Larry Augustin, chairman of VA Software, Eric Raymond, founder of the Open Source Institute, Jon maddog Hall of Linux International, Chris DiBona of Google, and Dirk Hohndel of Intel regaled the capacity crowd with tales of their first experiences with Linux and Linus.
They also made some strong statements as to why Linux has succeeded where BSD failed, as well as noted the conditions required for Linux to succeed in the years to come.
Dirk Hohndel noted that timing was key and that Linux started off as a purely European phenomenon.
For Hohndel three key factors that fostered the rise of Linux: 386 chips, which provided enough power; rise of the Internet, which permitted the collaboration necessary to build Linux; and the GNU toolchain, without which none of Linux would have happened.
Hohndel also noted that Linus Torvalds is also obviously of critical importance.
“Linus is able to take people who vehemently disagree on architecture and get them to agree,” Hohndel said.
It is that ability to agree that made Linux different from the BSD community.
Larry Augustin noted that in the early days, BSD was clearly more functional than Linux, but by many measures has not exceeded it.
Eric Raymond said the cause for BSD’s failure could be summed up in one word: “overcontrol.”
Hohndel responded by throwing out one word of his own: “fragmentation.”
“Overcontrol leads to fragmentation,” Raymond retorted. “Linux’s strength is that it is more loosely coupled.”
Maddog Hall said he thinks the success of Linux had a lot to do with the
marketing of Linus Torvalds
“Here’s this nice young man wearing sandals and with a funny accent, as
opposed to other people that weren’t quite as nice.”
Over the last 15 years there have been a number of “tipping points” for Linux.
Hohndel recounted that one such tipping point occurred in July 1998 when Oracle said it was going to port to Linux.
“It was on the day of the naming of Linus’ daughter, our god-child,” Hohndel said looking at Maddog.
Hohndel also cited the IPO of Red Hat as a critical tipping point.
The fact that a company could credibly tell people they could make money from Linux was a big deal.
Raymond noted that a big turning point for him was the open sourcing of
Mozilla by AOL, an event that ultimately led to the creation of the open
source label and the OSI, which he founded.
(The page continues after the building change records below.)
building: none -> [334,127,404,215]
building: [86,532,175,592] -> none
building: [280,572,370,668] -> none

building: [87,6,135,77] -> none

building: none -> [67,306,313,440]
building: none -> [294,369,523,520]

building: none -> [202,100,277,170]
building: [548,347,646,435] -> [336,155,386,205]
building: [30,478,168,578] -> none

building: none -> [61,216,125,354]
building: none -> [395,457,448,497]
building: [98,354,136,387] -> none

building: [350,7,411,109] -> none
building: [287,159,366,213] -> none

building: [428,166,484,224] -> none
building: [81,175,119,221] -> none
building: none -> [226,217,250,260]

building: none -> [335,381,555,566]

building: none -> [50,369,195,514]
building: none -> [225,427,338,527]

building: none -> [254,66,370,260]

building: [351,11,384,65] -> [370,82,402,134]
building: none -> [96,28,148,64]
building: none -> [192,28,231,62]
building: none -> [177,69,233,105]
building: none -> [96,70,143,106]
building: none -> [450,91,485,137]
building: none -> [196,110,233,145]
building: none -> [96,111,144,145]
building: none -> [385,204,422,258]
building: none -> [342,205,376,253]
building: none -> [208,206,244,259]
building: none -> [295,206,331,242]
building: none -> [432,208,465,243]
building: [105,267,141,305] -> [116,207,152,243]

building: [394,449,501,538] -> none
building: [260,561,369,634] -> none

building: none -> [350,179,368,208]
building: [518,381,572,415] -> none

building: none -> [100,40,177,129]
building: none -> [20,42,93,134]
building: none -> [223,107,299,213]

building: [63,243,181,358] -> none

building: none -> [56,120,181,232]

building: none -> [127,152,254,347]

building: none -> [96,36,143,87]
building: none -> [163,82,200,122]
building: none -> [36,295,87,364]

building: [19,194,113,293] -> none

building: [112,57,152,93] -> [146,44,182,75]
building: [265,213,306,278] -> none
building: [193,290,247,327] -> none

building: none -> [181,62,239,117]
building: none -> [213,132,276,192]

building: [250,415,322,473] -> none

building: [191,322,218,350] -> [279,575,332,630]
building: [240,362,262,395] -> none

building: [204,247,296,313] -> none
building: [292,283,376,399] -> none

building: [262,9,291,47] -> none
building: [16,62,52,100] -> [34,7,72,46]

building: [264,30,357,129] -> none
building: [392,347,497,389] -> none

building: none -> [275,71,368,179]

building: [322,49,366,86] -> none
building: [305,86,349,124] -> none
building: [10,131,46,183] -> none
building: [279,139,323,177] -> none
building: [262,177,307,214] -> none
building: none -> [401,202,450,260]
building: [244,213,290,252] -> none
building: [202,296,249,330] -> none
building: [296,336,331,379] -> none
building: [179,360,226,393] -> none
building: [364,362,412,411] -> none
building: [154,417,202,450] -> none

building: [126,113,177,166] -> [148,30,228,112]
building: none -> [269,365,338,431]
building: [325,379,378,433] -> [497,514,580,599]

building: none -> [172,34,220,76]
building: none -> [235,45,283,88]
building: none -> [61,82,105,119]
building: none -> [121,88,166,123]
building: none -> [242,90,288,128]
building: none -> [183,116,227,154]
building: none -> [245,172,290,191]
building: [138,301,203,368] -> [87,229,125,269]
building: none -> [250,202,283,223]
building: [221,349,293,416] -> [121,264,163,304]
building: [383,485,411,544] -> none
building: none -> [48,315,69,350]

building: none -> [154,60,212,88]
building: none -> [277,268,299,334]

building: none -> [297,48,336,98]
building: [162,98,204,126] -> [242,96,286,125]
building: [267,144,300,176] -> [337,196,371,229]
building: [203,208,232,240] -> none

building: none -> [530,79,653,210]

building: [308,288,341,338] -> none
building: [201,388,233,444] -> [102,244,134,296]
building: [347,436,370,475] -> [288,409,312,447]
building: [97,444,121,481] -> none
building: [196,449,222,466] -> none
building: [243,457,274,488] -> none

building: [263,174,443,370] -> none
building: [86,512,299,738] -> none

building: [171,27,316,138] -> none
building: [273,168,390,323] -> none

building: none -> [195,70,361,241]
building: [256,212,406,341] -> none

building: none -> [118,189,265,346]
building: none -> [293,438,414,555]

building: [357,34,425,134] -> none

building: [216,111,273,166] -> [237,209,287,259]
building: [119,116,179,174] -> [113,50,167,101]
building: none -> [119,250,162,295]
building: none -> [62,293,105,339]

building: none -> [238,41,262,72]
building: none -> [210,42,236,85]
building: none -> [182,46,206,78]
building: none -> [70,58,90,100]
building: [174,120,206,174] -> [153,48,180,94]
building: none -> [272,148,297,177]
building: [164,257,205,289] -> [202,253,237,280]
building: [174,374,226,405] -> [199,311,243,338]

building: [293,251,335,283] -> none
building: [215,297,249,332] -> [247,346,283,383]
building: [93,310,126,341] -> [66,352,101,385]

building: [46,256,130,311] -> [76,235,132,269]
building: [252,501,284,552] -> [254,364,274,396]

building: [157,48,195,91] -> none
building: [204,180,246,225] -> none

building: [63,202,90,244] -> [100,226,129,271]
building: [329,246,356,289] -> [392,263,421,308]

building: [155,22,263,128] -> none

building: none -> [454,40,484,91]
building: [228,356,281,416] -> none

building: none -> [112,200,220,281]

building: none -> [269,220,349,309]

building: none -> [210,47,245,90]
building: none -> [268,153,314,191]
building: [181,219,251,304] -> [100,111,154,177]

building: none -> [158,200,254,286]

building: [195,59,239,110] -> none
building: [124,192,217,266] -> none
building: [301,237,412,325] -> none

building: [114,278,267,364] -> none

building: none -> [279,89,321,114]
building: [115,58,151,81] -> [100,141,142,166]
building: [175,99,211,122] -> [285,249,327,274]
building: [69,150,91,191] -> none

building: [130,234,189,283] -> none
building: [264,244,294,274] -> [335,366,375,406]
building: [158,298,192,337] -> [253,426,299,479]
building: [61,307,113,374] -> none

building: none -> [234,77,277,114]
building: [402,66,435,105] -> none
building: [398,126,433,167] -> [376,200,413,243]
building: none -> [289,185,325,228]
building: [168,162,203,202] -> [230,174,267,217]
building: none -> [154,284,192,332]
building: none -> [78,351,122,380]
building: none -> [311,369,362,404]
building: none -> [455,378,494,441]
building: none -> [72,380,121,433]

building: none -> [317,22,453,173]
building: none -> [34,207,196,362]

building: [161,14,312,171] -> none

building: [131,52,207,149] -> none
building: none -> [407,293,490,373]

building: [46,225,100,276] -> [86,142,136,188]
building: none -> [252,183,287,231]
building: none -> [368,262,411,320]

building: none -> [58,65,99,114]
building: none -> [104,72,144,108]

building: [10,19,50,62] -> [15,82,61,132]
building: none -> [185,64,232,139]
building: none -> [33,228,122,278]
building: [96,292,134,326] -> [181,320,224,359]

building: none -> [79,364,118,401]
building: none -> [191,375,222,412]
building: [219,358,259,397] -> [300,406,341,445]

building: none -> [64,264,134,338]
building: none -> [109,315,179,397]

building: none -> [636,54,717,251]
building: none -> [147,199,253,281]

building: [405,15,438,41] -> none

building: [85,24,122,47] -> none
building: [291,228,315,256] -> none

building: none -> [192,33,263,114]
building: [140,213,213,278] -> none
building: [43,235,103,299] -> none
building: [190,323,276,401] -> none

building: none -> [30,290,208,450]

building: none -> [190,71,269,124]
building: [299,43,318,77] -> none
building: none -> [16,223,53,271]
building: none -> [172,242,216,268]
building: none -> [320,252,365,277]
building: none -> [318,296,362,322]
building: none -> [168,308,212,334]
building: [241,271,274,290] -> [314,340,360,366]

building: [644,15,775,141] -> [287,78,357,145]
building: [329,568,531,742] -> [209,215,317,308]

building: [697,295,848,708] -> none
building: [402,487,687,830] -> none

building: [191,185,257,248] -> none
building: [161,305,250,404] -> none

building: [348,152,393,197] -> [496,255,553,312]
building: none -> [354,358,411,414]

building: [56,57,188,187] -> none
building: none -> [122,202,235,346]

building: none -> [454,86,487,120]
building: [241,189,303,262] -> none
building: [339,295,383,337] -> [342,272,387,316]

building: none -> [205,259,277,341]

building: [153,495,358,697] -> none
DiBona cited the availability of decent installers for Linux, as well as the rise of the Internet as tipping points.
He also noted the deficiencies of other competitive platforms to Linux.
“If Mac and Windows didn’t suck, people would’ve used them,” DiBona said.
The panel also tackled the issue of where Linux will be in the next five years and what needs to be done to get there.
Hohndel predicted that the embedded market will be 80 percent Linux in the next five years.
For the desktop, market share in mature markets will be single digits in five years; in emerging markets it will be in the 15 percent to 20 percent range.
“Adoption of the Linux desktop is more likely in emerging markets where
there is no legacy,” Hohndel said.
Raymond got riled up as he proclaimed what he thought was necessary to be done for desktop Linux to be successful.
“We need to do whatever compromise is necessary to get full multimedia
capability on Linux so non-technical users don’t dismiss us out of hand,”
A somewhat more relaxed DiBona advised the audience to tell people to use Mozilla Firefox on their desktops.
“Develop for the Web,” DiBona said. “People can switch to Web applications from their desktop more easily.”